◆ PROBLEM TO SOLVE:
Gather every line of the listing below that contains the word "left" and copy each of those lines without alteration.

◆ MATERIAL PROVIDED:
□ □ □ □

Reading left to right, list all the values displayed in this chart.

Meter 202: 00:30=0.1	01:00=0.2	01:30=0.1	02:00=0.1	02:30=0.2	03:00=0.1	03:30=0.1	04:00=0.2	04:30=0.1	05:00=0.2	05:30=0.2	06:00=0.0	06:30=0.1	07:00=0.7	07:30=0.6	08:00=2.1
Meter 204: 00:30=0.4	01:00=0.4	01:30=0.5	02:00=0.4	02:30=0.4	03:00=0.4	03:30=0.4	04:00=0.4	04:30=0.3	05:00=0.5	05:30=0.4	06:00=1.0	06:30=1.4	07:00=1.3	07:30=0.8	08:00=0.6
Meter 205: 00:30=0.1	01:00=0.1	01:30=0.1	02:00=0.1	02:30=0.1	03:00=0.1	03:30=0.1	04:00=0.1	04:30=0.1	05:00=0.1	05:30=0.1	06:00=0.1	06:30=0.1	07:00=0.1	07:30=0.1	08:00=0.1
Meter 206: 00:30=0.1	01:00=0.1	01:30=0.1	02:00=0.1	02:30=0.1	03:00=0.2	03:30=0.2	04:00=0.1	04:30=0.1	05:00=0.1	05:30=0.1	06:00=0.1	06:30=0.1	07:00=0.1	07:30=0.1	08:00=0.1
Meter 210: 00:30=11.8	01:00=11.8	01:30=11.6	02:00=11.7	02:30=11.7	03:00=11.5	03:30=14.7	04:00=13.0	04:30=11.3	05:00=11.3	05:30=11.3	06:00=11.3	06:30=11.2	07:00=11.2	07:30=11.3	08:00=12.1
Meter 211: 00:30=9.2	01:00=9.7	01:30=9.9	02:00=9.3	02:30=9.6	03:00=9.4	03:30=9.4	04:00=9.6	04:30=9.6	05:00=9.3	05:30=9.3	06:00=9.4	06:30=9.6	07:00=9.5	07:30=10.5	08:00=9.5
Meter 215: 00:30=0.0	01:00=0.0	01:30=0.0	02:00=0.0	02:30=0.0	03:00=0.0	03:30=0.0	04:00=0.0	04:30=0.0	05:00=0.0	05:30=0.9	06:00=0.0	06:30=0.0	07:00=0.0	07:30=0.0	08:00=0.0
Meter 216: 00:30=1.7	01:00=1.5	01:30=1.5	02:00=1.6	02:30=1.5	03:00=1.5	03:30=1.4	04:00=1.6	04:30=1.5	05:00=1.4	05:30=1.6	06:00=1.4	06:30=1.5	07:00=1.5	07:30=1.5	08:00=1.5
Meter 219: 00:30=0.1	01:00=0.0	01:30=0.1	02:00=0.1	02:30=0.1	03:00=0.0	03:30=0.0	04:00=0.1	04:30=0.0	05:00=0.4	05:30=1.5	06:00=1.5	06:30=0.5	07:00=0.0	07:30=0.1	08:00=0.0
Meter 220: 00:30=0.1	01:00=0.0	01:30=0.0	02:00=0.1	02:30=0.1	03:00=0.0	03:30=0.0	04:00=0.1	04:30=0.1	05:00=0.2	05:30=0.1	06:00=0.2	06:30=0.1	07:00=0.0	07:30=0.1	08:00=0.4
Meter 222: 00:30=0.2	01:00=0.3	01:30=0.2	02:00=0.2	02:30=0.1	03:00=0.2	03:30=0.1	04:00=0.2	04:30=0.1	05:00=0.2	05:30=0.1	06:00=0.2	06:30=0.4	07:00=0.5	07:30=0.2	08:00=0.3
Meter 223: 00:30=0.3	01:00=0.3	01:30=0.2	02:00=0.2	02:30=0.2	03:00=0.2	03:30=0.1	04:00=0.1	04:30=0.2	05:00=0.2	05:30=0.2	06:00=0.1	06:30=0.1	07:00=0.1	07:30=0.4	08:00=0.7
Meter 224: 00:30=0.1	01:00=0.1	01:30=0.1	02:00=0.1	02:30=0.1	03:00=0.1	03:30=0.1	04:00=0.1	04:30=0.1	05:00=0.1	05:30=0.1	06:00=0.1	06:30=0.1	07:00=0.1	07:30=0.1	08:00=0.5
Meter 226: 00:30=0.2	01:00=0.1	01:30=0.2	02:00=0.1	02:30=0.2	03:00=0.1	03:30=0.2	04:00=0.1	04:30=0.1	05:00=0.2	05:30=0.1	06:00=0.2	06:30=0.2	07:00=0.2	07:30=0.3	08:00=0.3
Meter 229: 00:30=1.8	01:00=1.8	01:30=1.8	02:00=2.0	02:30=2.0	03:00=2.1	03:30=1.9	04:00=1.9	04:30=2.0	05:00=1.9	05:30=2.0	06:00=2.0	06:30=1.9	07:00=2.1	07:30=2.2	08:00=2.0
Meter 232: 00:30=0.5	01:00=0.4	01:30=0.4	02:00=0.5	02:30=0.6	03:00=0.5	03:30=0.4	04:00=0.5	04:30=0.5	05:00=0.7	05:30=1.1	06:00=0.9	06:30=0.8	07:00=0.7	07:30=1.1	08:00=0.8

□ □ □ □

◆ EXERCISE OUTPUT:
Reading left to right, list all the values displayed in this chart.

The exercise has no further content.